Note that the tab_model function also reports ths R2 Tjur, which is a so-called pseudo-R2 measure. Pseudo R2 measures are designed to be interpretable in the same way as regular R2 (i.e. a value between 0 and 1, where 0 means no fit and 1 means perfect fit). These are not computed by the glm function, but the sjPlot package has implementations for various popular pseudo R2 measures, and by default reports the R2 Tjur for logistic regression. Long story short, if you report these measures, beware that they are not real R2 values, that there are several alternatives, and that there is some debate on whether and which pseudo R2 measures are appropriate. Finally, to illustrate how fitting a glm is different from using a regular lm, we can plot the regression line for the Sepal.Width. For this we can use the amazing and extremely versatile plot_model function from the sjPlot package. Here we plot the prediction of the model for different values of Sepal.Width.

plot_model(m2, type = 'pred', terms = 'Sepal.Width')

The curved prediction line shows that the probability approaches 100% the smaller the Sepal.Width gets, and approaches 0 the larger the Sepal.Width gets.

You can also produce this plot for all independent variables in a grid.
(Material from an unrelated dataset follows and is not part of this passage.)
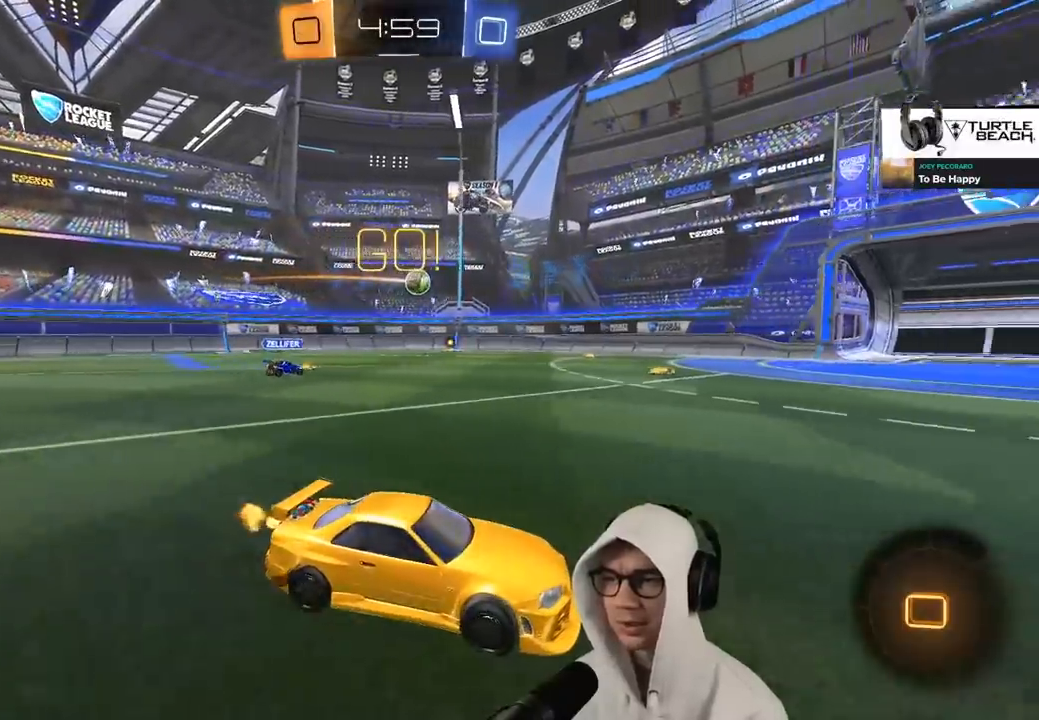
Gameplay with a controller (PlayStation layout); each line is a JSON object with the inputs held at the frame after it. "events" lists button and stick changes between this image and that frame as [ms after this image, input, new state], when the widget could be followed in between.
{"buttons": ["R2"], "left_stick": "up-right", "right_stick": "center", "events": [[50, "left_stick", "up"], [167, "left_stick", "center"], [267, "left_stick", "up-right"]]}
p = plot_model(m2, type = 'pred')     ## creates a list of plots
plot_grid(p)

Multilevel models, or Mixed-Effects models

Multilevel models are, simply put, linear models that can account for multiple levels in the data. Here we briefly explain what what multilevel analysis in and how to apply it in R with the lme4 package.

The examples in the lme4 packages use the sleepstudy data, which measures reaction time of participants after sleep deprivation. The data contains three variables: Reaction, Days and Subject. Subjects were limited to 3 hours of sleep each night, so the question is whether their reaction time slows after more days of limited sleep.

head(sleepstudy)
##   Reaction Days Subject
## 1 249.5600    0     308
## 2 258.7047    1     308
## 3 250.8006    2     308
## 4 321.4398    3     308
## 5 356.8519    4     308
## 6 414.6901    5     308

The sleepstudy data requires multilevel analysis, because the observations are nested in Subjects. Linear regression models assume that observations are independent, but that is not the case here. Different subjects might have different reaction speeds in general, and might also be more or less affected by sleep deprivation.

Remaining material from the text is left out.